Hem Türkiye’nin silah zoruyla Rumun malında KKTC iskemlesinde, hem Türkiye’nin garantörlüğü ile Kıbrıs Cumhuriyeti iskemlesinde, hem de Türkiye’nin önünü açmak için attığımız ‘Yes be annem’ narası ile ‘Federal Kıbrıs’ iskemlesinde oturmaya çalışırken üçünden de olduk!

***

Son birkaç haftanın olayları…

Önce CTP, TDP ve Bağımsızlık Yolu ‘Kıbrıs Cumhuriyeti anayasasını uygula’ dedi Anastasiadis hükümetine…

Sonra Faiz Sucuoğlu ‘‘Oybirliği ile Anayasayı ihlal edecektik, oyçokluğuyla ediyoruz’’ deyince Bandabuliya borsası karıştı; başta CTP olmak üzere KKTC anayasacısı ‘sol’ iskemleden düştü…

‘Polis askere, asker başbakanlığa, dolayısıyla polis başbakanlığa bağlıdır’ diye aklımızla dalga geçen Tufan Erhürman’ın Sucuoğlu’nun sözünden sonra anayasacılığı depreşti!

Bir yanda ‘‘KKTC’yi ilelebet’’ yaşatacağız diyen ilhakçılar, diğer yanda üç iskemleye aynı anda oturmaya çalışan ‘sol’…

Son olarak da 2018’de tarihimize ‘hukukçular hükümeti’ olarak geçen Dörtlü Koalisyon’un iptal ettiği 174 vatandaşlık kararını iptal etti Yüksek İdare Mahkemesi!

Son birkaç haftanın ‘hukuk’ skandalları bunlar…

‘Hukuk’ dediğimiz şey varolan statükonun kurallarıdır. Statüko değiştiğinde kurallar da değişir. Ne statüko ne de kuralları kutsaldır!

İşte bu yüzden, sağcılara ‘statükocu’ diye saldırıp sonra da bütün umudunu o statükonun kuralları olan ‘hukuk’a bağlayan solculara KKTC’ci diyoruz.

***

Federalistler ‘KKTC Bağımsızlık Bildirgesi’ndeki, “KKTC’nin ilanının iki eşit halk arasında ortaklığın bir federasyon çatısı altında yeniden kurulmasını ve sorunların çözülmesini engellemeyip, kolaylaştıracağına kani olan” cümlesinin altını çizer devamlı…

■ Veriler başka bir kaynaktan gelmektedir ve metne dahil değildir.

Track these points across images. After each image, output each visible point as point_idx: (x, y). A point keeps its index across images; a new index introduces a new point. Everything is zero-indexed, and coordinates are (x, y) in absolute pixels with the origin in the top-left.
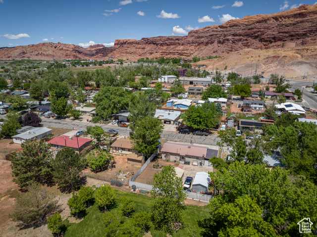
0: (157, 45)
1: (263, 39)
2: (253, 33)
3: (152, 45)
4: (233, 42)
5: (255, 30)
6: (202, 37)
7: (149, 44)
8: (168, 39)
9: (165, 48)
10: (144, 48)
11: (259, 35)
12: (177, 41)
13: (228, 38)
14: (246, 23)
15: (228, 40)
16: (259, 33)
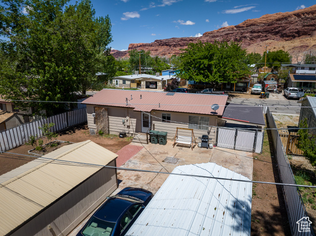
0: (170, 46)
1: (284, 34)
2: (273, 29)
3: (165, 46)
4: (251, 39)
5: (276, 25)
6: (217, 36)
7: (162, 45)
8: (182, 40)
9: (178, 48)
10: (156, 50)
11: (280, 30)
12: (191, 42)
13: (245, 35)
14: (264, 22)
15: (245, 37)
16: (280, 28)
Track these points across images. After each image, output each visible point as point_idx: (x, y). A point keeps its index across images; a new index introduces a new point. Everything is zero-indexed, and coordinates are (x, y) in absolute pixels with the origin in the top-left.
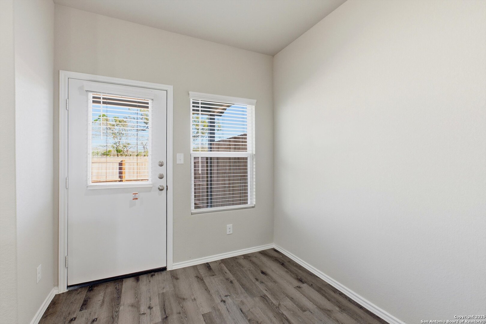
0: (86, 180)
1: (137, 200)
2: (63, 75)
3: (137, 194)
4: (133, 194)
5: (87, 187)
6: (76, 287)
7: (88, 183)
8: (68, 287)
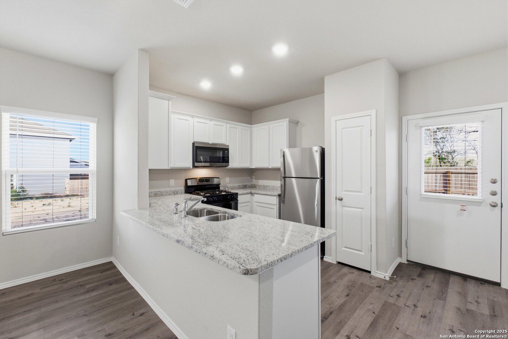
0: (420, 191)
1: (464, 211)
2: (404, 119)
3: (465, 206)
4: (461, 206)
5: (421, 195)
6: (413, 263)
7: (422, 192)
8: (408, 261)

Yani KKTC ‘Bağımsızlık Bildirgesi’nde bile ‘federasyon’ yazıyor olması bir tesellidir…

Benzer bir teselli ‘KKTC devleti’ne ‘içtenlikle bağlı’ olan Kudret Özersay’da da vardır.

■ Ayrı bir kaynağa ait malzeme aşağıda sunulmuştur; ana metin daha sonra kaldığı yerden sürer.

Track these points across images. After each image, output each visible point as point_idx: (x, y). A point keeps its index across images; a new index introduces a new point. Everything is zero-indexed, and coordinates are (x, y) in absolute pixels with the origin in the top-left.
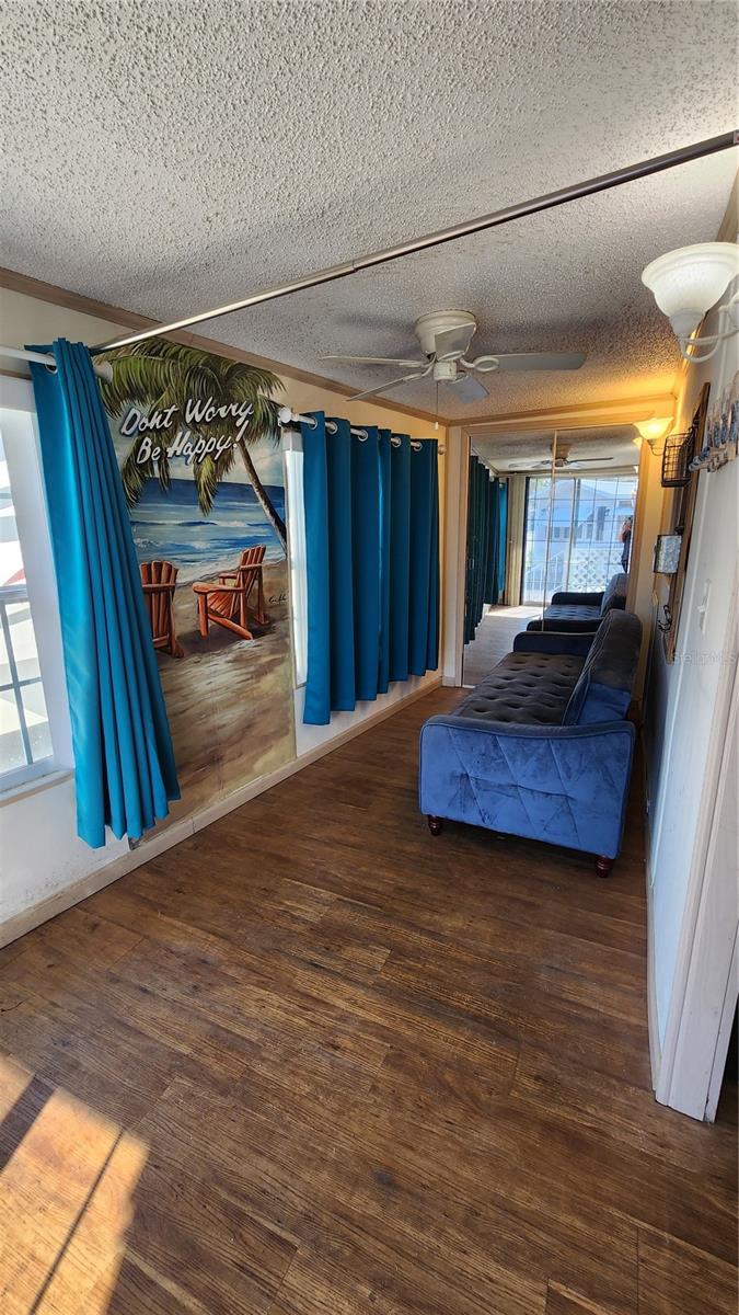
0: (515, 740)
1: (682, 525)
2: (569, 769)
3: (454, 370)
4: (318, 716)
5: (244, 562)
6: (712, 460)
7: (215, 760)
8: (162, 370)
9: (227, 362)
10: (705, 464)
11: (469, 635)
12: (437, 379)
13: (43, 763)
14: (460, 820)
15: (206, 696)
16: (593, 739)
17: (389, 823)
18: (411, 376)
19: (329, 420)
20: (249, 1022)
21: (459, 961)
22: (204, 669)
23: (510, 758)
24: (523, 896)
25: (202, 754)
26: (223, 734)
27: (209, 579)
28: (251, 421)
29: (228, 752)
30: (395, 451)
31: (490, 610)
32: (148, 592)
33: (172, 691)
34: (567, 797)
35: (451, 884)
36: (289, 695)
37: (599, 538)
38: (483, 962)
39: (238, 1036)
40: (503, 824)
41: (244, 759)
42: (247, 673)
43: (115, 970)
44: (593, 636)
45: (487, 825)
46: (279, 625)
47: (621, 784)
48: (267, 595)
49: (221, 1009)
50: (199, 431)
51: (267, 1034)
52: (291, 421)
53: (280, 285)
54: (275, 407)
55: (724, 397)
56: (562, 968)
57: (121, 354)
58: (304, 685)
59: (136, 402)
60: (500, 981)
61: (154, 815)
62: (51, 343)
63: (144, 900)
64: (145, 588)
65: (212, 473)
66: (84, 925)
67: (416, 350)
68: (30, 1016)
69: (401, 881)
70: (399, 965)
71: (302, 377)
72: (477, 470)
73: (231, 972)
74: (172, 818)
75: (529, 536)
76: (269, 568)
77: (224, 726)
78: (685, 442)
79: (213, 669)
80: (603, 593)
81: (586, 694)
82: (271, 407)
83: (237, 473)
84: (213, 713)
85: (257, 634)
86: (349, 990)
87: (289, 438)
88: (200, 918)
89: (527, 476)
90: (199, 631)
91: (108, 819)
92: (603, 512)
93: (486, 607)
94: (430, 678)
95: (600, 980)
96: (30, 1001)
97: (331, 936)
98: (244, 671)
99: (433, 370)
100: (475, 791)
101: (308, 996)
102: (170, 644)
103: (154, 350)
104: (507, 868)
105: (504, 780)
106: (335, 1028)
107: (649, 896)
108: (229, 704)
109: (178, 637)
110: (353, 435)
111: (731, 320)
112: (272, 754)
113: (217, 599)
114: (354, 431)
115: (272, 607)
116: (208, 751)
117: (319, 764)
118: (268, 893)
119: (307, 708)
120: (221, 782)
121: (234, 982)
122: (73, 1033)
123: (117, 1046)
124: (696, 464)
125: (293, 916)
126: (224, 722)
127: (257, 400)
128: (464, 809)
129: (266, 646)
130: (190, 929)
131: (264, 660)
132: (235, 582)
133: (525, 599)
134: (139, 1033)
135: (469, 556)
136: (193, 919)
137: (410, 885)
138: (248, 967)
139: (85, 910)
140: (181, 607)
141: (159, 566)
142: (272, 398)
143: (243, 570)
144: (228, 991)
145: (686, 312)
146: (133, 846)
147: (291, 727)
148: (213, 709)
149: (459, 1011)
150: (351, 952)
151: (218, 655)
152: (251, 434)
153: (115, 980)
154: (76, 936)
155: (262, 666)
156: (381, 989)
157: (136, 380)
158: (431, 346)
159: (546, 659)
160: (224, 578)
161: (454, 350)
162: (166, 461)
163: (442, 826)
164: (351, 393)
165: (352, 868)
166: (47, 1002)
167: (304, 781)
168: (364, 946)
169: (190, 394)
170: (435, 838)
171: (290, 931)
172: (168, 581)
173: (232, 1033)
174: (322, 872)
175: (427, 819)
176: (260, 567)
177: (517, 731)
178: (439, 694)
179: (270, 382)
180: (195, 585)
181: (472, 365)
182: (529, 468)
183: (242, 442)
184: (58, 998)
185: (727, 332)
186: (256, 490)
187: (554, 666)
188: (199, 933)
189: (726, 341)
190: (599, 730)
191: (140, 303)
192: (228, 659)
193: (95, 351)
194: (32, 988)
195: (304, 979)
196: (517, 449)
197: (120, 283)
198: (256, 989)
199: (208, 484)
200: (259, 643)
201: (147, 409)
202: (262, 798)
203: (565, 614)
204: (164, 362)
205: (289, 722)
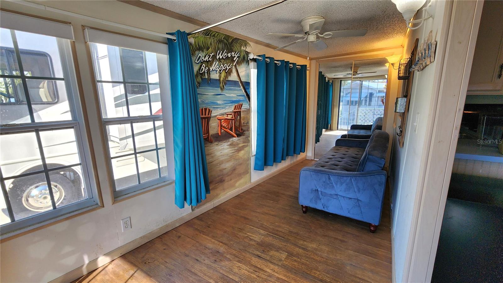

Ne zaman Türkiye’den Kıbrıs’ın kuzeyini ilhak etmek için naralar yükselse Özersay da ‘KKTC Bağımsızlık Bildirgesi’ne atıfta bulunur:

-“KKTC’nin Bağımsızlık Bildirgesi’ndeki şu ifadeleri anımsatırım: ‘Kuzey Kıbrıs Türk Cumhuriyeti başka hiçbir devletle birleşmeyecektir’…”

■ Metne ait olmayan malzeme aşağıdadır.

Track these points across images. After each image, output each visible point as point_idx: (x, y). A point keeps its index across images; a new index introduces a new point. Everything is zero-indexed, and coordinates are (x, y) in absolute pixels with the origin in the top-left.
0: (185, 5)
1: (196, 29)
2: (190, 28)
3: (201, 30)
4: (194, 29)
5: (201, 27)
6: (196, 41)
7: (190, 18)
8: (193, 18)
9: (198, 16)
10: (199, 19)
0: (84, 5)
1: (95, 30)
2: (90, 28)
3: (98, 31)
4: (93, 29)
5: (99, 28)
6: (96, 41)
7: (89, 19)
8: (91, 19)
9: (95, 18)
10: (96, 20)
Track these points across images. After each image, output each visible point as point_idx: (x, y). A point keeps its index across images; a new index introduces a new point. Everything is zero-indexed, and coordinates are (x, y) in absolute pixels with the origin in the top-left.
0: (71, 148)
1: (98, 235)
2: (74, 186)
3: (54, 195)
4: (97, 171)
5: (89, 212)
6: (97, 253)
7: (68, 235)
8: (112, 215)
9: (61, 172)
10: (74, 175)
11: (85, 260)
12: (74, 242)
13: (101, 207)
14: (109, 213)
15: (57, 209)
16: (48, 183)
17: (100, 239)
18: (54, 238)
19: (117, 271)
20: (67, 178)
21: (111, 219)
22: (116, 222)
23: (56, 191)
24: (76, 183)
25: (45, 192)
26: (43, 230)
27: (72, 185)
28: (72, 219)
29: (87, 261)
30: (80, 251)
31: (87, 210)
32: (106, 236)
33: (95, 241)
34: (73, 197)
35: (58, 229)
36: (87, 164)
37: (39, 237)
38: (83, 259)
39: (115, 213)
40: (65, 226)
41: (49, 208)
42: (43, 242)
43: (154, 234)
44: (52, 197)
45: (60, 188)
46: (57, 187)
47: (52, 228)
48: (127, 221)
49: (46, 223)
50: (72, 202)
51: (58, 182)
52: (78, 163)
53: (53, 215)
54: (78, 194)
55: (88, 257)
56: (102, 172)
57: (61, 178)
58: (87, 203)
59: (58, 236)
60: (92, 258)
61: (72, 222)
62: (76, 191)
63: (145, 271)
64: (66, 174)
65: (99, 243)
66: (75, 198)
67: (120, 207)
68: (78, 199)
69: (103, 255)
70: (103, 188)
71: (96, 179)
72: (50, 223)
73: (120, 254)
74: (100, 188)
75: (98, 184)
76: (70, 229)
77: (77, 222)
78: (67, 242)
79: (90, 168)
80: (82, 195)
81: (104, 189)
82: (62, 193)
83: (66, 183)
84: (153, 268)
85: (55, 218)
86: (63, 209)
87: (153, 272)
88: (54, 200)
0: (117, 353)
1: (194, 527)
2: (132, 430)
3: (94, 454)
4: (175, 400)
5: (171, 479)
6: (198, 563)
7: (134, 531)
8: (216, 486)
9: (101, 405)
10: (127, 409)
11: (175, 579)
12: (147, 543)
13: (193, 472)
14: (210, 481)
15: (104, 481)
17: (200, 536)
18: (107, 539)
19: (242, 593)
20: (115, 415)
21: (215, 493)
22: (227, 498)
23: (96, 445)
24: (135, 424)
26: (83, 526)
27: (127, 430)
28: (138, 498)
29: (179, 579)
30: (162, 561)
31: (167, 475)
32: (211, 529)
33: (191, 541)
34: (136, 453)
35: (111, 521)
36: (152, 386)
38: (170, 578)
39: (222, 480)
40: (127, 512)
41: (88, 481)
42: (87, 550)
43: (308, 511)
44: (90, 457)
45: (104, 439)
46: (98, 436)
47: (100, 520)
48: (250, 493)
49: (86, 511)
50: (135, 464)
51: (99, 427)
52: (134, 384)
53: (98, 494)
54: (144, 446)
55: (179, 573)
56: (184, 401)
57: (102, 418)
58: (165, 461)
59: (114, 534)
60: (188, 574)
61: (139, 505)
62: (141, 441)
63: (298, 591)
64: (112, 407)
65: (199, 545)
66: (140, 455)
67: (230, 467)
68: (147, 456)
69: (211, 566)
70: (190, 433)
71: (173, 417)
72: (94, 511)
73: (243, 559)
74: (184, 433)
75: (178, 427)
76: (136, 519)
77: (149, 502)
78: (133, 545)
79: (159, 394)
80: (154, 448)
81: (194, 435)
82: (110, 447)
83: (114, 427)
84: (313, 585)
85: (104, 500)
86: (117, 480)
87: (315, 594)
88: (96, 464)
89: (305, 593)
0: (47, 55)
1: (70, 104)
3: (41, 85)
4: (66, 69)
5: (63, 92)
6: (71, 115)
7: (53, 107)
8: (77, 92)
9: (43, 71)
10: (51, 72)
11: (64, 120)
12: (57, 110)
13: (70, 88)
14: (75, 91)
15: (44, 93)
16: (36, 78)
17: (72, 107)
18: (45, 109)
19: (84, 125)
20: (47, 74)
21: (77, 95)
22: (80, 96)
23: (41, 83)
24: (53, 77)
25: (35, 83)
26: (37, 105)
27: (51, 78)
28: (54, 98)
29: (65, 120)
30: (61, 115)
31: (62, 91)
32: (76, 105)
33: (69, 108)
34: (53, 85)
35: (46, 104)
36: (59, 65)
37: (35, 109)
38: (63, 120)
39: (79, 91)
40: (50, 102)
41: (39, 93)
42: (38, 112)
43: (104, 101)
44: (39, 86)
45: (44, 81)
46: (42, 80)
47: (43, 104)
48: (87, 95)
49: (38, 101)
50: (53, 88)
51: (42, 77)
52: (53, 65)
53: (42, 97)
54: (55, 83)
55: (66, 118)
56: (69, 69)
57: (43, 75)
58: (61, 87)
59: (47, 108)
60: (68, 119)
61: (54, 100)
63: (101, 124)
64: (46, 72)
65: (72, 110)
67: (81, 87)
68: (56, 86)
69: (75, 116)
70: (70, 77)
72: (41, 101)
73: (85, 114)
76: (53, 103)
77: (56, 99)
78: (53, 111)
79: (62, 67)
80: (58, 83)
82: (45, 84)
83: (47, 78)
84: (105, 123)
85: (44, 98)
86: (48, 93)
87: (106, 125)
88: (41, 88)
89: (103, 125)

“KKTC Bağımsızlık Bildirgesi”nden herkes işine geleni cımbızlar!

Bir cenah KKTC’nin ilhak edilemeyeceğini iddia ederken, diğer cenah KKTC ile dahi federasyona yol alındığını iddia edebilir!

Denktaş’ın ve İşgal Rejimi’nin hesabını değil, kendi olmasını istedikleri manayı yüklerler KKTC’ye!

KKTC Bağımsızlık Bildirgesi de Nietzsche gibi bir ‘şey’dir işte…

İşine gelen işine geldiği gibi alıntı yapar içinden…

-Sen uzun süre uçuruma bakarsan, uçurum da sana bakar, demişti Nietzsche.

Sen uzun süre KKTC’ye bakınca, KKTC de ganimetiyle ve kara parasıyla sana bakıyor.

***

Son zamanların en önemli haberidir ‘vatandaşlık iptalinin iptal edilmesi’…

Uluslararası hukukta savaş suçu sayılan yerleşimci nüfusa verilen vatandaşlıkların iptalini kabul etmedi KKTC Mahkemesi!

İşgal rejiminin çizdiği çerçeve içerisinde ‘istisnalar’ı öne çıkarıp KKTC hukukunu kutsayarak yapılabilecek muhalefetin sınırları bellidir.

KKTC anayasasında 90. Madde’ye göre Türkiye ile imzalanan anlaşmalar/protokoller “KKTC anayasası”na aykırı olsa bile, yasa hükmünde sayılarak Anayasa Mahkemesi’ne götürülemez.

İptal edilen istisnai vatandaşlıkların iptal kararını da Yüksek İdare Mahkemesi bozunca geriye kutsayacak bir hukuk kalmıyor…

Üç iskemlede aynı anda oturamazsınız. Üç iskemle hiç iskemledir!